▶ [Text passage]
How hard is it to make money blogging?

Man working out super hard

It’s hard.  There, I said it. It’s hard to make money blogging… in the beginning.

Once you “crack the code” it’s easy.

It took me around 18 months to earn my first nickel from blogging (aside from blogging for a brick-and-mortar biz I had at the time).

I have to tell ya that when I started I thought it would be a whole lot easier than it was. When I learned about affiliate marketing I thought I’d clean up money-wise in no time.  By that point, I understood SEO and was okay at it.  I had built up a high-traffic, successful local client-getting blog for my brick-and-mortar business.   With that success under my belt, I figured I could make a fortune in affiliate marketing fast.

I didn’t.

I was years away at that time from switching from affiliate marketing to earning with display ads.  However, it was the monetization method that was the issue.  Traffic was and is the issue.

It took time for me to figure out how to publish content that attracted search traffic.

Once you’re a traffic-getting hound, making money blogging is easy.

So it’s not blogging that’s hard. It’s getting website traffic that is hard; at least enough of it to make a decent living.

Why is getting website traffic so dang hard?

It doesn’t matter what your preferred traffic source is, none of it is easy. Let’s explore your main traffic options and learn why each are so hard.

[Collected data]
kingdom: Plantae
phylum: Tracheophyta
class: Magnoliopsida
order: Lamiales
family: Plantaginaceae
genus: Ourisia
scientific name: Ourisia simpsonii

==

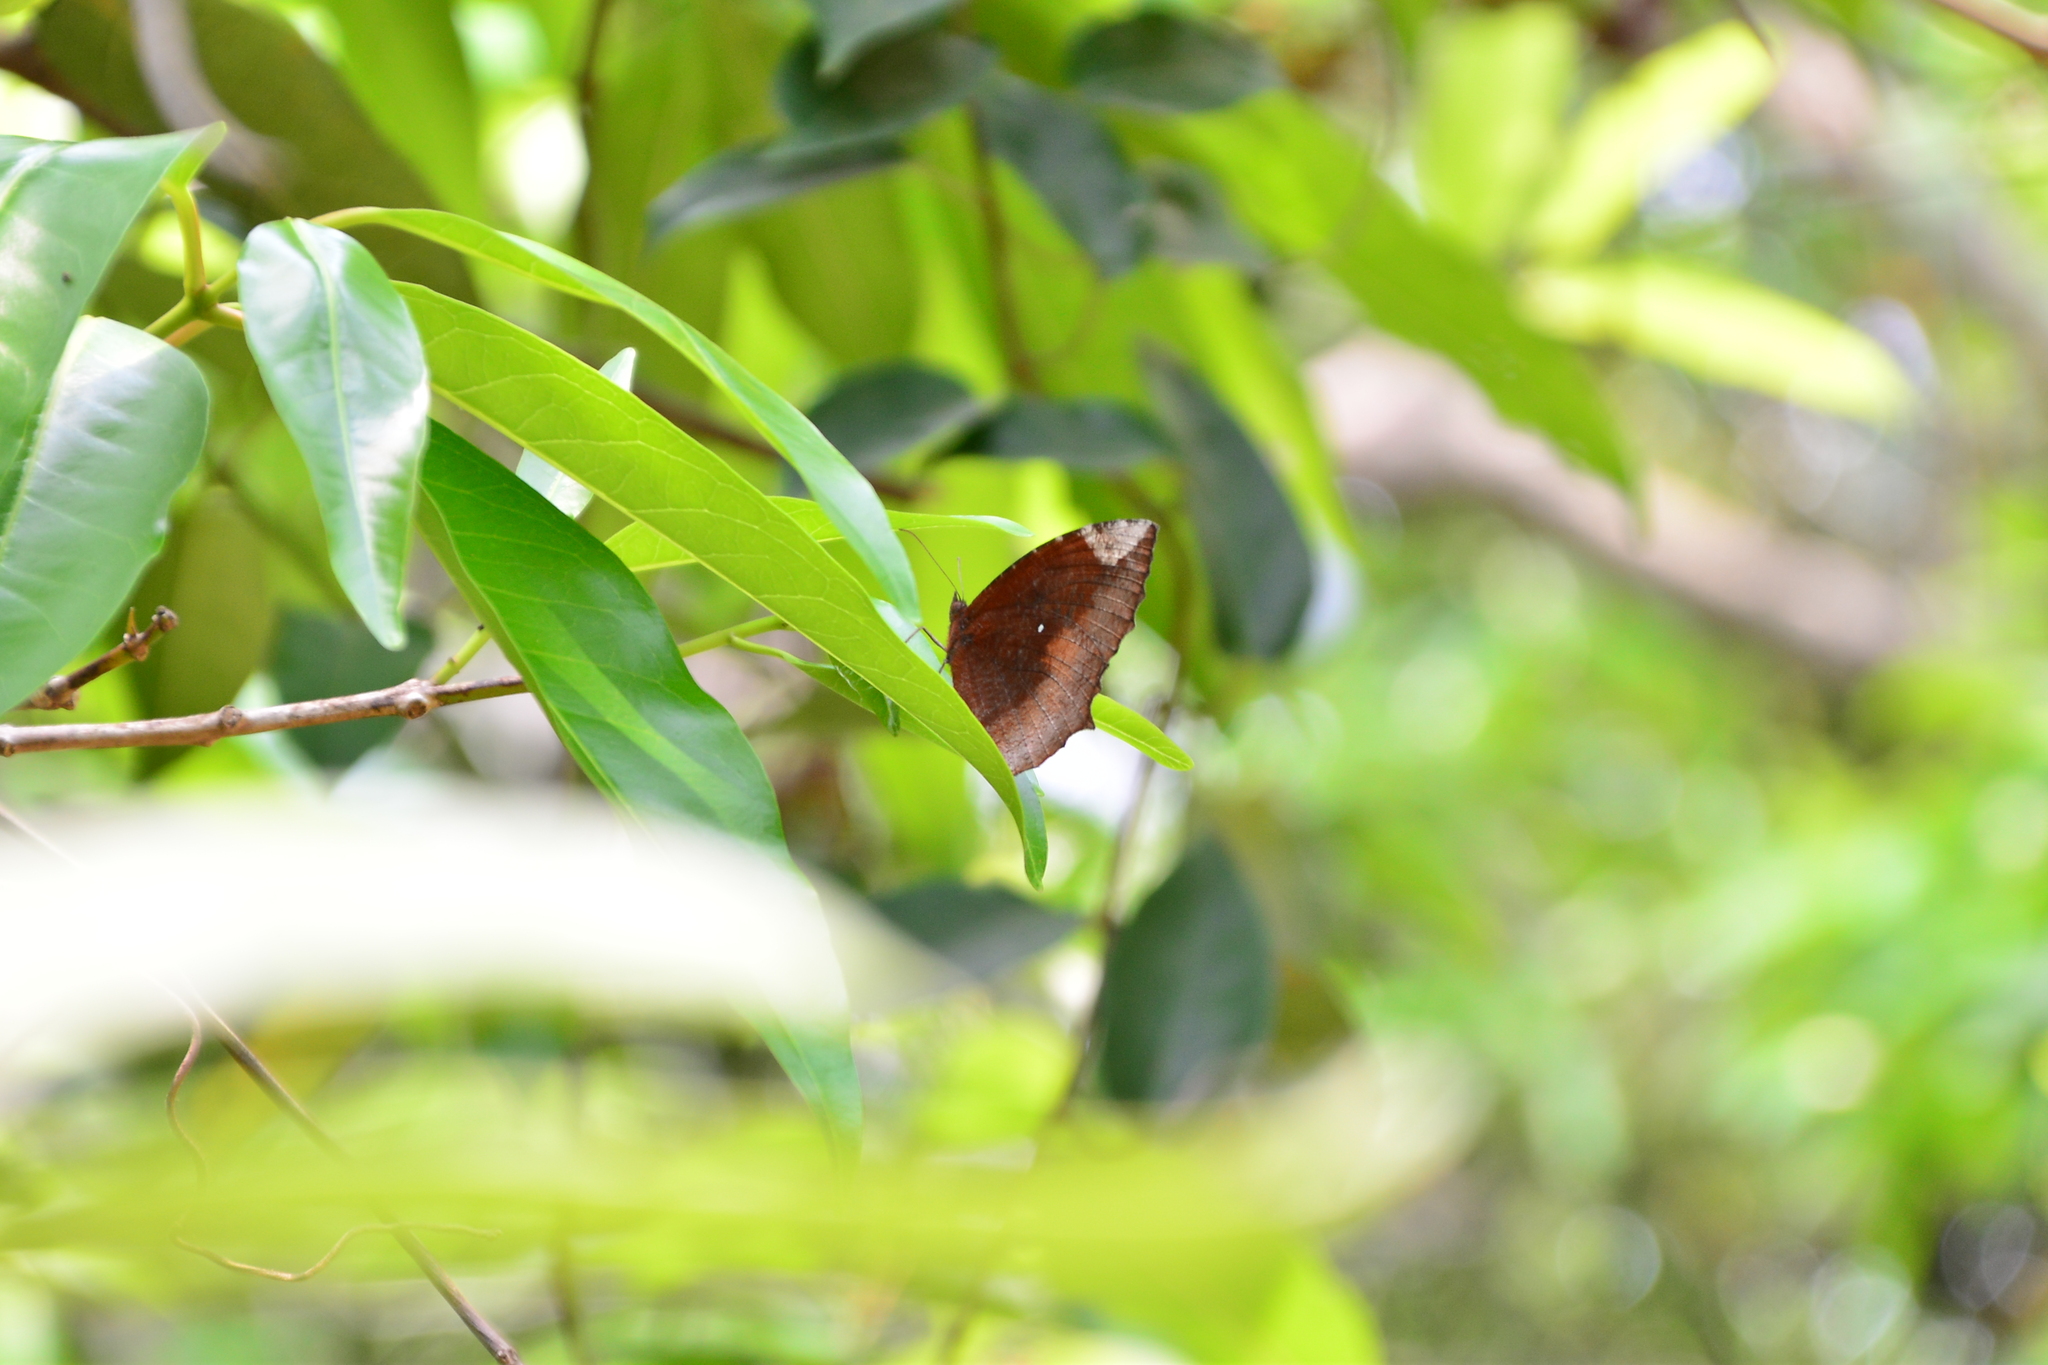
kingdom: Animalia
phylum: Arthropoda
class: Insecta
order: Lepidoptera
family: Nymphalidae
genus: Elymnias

▶ [Given instruction 1] Quote every sentence in the blogging article that begins with the word "It."
▶ [Given instruction 2] Carry on the article about making money blogging from its last sentence.
The items have no connection to the blogging article.

▶ [Task answer 1]
- It’s hard.
- It’s hard to make money blogging… in the beginning.
- It took me around 18 months to earn my first nickel from blogging (aside from blogging for a brick-and-mortar biz I had at the time).
- It took time for me to figure out how to publish content that attracted search traffic.
- It’s getting website traffic that is hard; at least enough of it to make a decent living.
- It doesn’t matter what your preferred traffic source is, none of it is easy.

▶ [Task answer 2]
Google organic search traffic

Google traffic is a zero-sum game.  Okay, not quite but close.  You can get traffic with 2nd and 3rd place rankings but the lion’s share of traffic for any search goes to the 1st place ranking.  There’s not a lot of wiggle room when it comes to Google traffic.

Why is it so hard?  Because there’s so much money in it.  There are keywords where a first-place Google ranking can earn a blogger or company tens of thousands of dollars per month.  I suspect there are keywords that can result in hundreds of thousands of dollars per month.

I don’t go for the more lucrative keywords for search traffic.  My approach is to go after lower competition keywords.  While they aren’t terribly lucrative, because I rank for so many (thousands and thousands of them), the traffic and ad revenue adds up.

That said, I do have some decent earning pages.  Here are the top earners across my portfolio for the past 30 days:

Top earning ad revenue pages portfolio niche sites

 

No free lunch with SEO

There are two main ways to do SEO.  Yes, you can use both.  I typically focus on the first method set out below:

Crank n’ bank SEO:  This approach focuses on targeting easy-to-rank keywords.  While no individual keyword is all that lucrative, by publishing lots and lots of content, the aggregate keywords ranked adds up.  This is my main approach across my portfolio of websites.

Rank n’ bank SEO:  This approach focuses on going after lucrative keywords.  If they rank in the top three, they earn piles of money.  A blogger or any website owner puts more time, effort and money in promoting and ranking fewer URLs.  The focus is off-site SEO (link building and promotion).

Hybrid: There’s no reason you can’t do both crank n’ bank and rank n’ bank SEO.  You can mass-publish as well and put time and money into ranking for lucrative keywords.

No matter what you do, SEO takes time and is a lot of work.  I prefer crank n’ bank because I prefer publishing new content.  Many folks prefer link building and promotion so rank n’ bank is a good fit for them.  Both approaches work.  Both are hard work.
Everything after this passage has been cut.